Further to my previous post about the New York Times "pay wall" comes this article by Joshua Benton. The Times' plan --- in Canada; it goes live in the U.S. next week --- was hacked by four lines of Javascript.
And, as Benton writes, it is undone by what he calls the "Frank Rich discount" where one subscribes to the print-version Sunday Times and gets the complete digital subscription for free. This is an idea I've had for quite a while about the future of newspapering. It doesn't look like I mentioned it before, but rest assured, it was an original idea in my thoughts. I've always noted that people in our modern age do spend time with the physical Sunday paper. They do crosswords, they clip the coupons, they read about politics to go along with the Sunday morning political talk shows, they look for used furniture or jobs in the classifieds (well... there's slim pickings now on the latter score). Coming up with a pricing option centered around the Sunday paper and digital access the rest of the week would seem to be the best of both worlds. As Benton points out: it saves subscribers money, it saves the newspapers money, it allows for people to still have access to a physical paper; it gives people enough useful old paper for its sundry household uses (you really won't know how useful cheap paper is until it's gone), without being so much to have to haul to the recycle depot. The only real downside to this would be the maintenance and usage problems for web presses --- I'm not sure that a once-a-week printing schedule would be profitable. Weeklies do this now, but they're usually printed on presses that run dailies, among other ephemera printing jobs.
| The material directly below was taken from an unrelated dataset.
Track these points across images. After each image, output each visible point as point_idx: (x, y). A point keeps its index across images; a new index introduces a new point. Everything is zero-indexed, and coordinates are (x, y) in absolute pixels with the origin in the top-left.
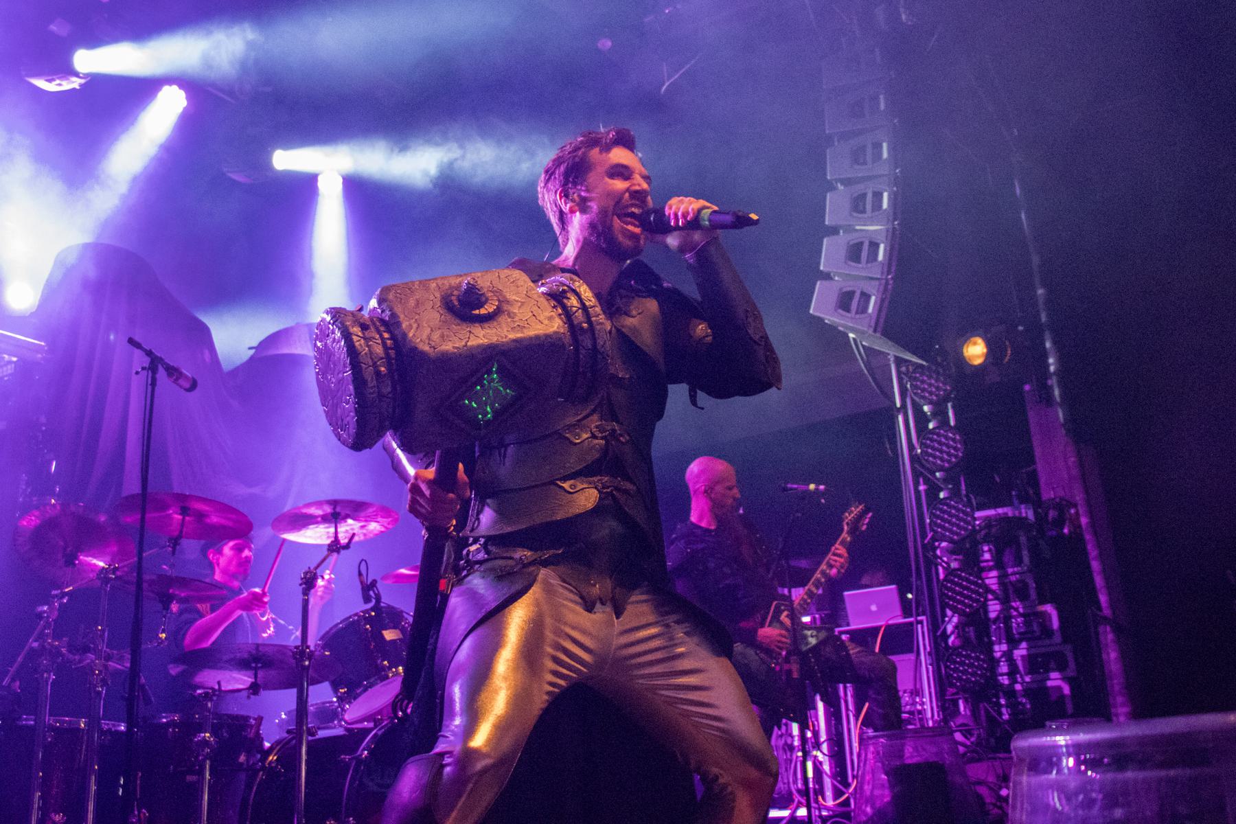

I just wish the Hartford Courant would do something like this, but as I wrote previously, print subscribers don't get access to the e-paper, and the Courant's current pricing schemes actually make it cheaper to get the print version, which is very expensive to produce and distribute. I really believe that people are ready to go digital, if they were given more choices and realistic prices that don't force them to subsidize other parties.